Диапазон подобных возможностей продолжит расширяться. Вместо ребенка трех родителей теперь представьте ребенка четырех. В один прекрасный день можно будет взять у четырех человек клетки с внутренней поверхности щеки и сделать из них индуцированные плюрипотентные стволовые клетки. Затем ученые превратят их в яйцеклетки и сперматозоиды, из которых получат эмбрионы. Одна пара людей произведет один набор эмбрионов, а другая – второй.
На ранних этапах развития эмбрионов, когда те еще представляют собой лишь шарики из клеток, исследователи возьмут из каждого по клетке и лабораторными методами превратят их в новые яйцеклетки и сперматозоиды, из которых можно будет получить новый эмбрион. Если затем он будет имплантирован суррогатной матери и разовьется, то рожденный ребенок унаследует по четверти своей ДНК от каждого из четырех доноров.
Мы еще не вошли в эпоху множественного родительства. Но приблизились к ней настолько, что философам пора задуматься о его значении для нас. Этические проблемы митохондриальной заместительной терапии на этом фоне будут выглядеть пустяковыми. У детей, появившихся в результате такого множественного родительства, может возникнуть путаница в собственных родственных связях. А любая соматическая клетка – с некоторой нашей помощью – теперь получает шанс обрести бессмертие зародышевой линии и дать начало новому организму.

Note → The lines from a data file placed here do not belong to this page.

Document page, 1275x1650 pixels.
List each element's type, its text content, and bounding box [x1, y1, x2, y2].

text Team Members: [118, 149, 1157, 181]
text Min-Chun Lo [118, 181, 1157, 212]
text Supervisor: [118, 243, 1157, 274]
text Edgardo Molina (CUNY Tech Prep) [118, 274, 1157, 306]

Эксперименты Хаяси придают иной смысл словам, которые мы употребляем в отношении родства. В его опытах у рожденных мышат есть мать, хотя они произошли не из яйцеклеток ее, а из клеток кожи. То же самое можно сказать и о человеческих детях, полученных после искусственного гаметогенеза. Но как только ученые приступят в своих лабораториях к проведению циклов оплодотворения, трудно будет сказать точно, а от кого, собственно, происходят те, кто в пробирке. Разве могут быть родителями восьмиклеточные эмбрионы? Поскольку эти исходные эмбрионы не будут имплантированы, они никогда не станут людьми. Роберт Спэрроу утверждал, что эмбрионы, полученные от таких «родителей», осиротеют еще при зачатии[1154].

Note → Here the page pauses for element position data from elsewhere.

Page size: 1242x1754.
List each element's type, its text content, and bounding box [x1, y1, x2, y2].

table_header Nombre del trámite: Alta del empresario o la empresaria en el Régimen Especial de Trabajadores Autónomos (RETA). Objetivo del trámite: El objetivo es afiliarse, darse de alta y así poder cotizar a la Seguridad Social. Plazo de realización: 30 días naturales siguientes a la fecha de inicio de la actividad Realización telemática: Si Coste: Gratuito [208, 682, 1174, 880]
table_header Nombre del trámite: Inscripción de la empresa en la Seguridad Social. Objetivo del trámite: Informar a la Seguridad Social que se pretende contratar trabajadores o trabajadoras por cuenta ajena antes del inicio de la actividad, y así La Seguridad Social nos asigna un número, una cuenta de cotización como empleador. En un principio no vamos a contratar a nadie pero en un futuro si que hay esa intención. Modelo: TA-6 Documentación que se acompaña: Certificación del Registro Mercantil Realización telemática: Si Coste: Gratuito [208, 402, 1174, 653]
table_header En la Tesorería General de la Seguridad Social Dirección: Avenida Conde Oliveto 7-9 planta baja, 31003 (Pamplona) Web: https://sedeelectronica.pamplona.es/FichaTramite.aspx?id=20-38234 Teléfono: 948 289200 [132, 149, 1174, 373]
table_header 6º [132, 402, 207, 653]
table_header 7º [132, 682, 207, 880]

Эти удивительные возможности становятся реальностью уже в наши дни. Чтобы разбираться в них и выносить этические суждения, нам следует глубже понимать наследственность – все, что подразумевается под этим словом. Мы должны рассматривать закон Менделя как лишь один из многих способов естественной передачи генов от предков к потомкам – той передачи, которой мы пытаемся манипулировать. Нам нужно признать, что у клеток в наших телах есть свои предки и потомки, которые могут стать мозаичными или перемешаться, образуя химерный организм. Нам придется расширить границы того, что мы называем наследственностью, и рассмотреть другие способы, которые сегодняшний день связывают со вчерашним – будь то отличающиеся от ДНК молекулы, которые передаются следующим поколениям, или микроорганизмы, которым с нами по пути, или инструменты и традиции человеческой культуры, или даже окружающая среда, в которую рождаются наши дети. Только тогда у нас появится необходимый язык, чтобы обсуждать способы, которыми мы можем контролировать наследственность для нашей пользы, и опасности, которые мы оставляем на усмотрение будущего.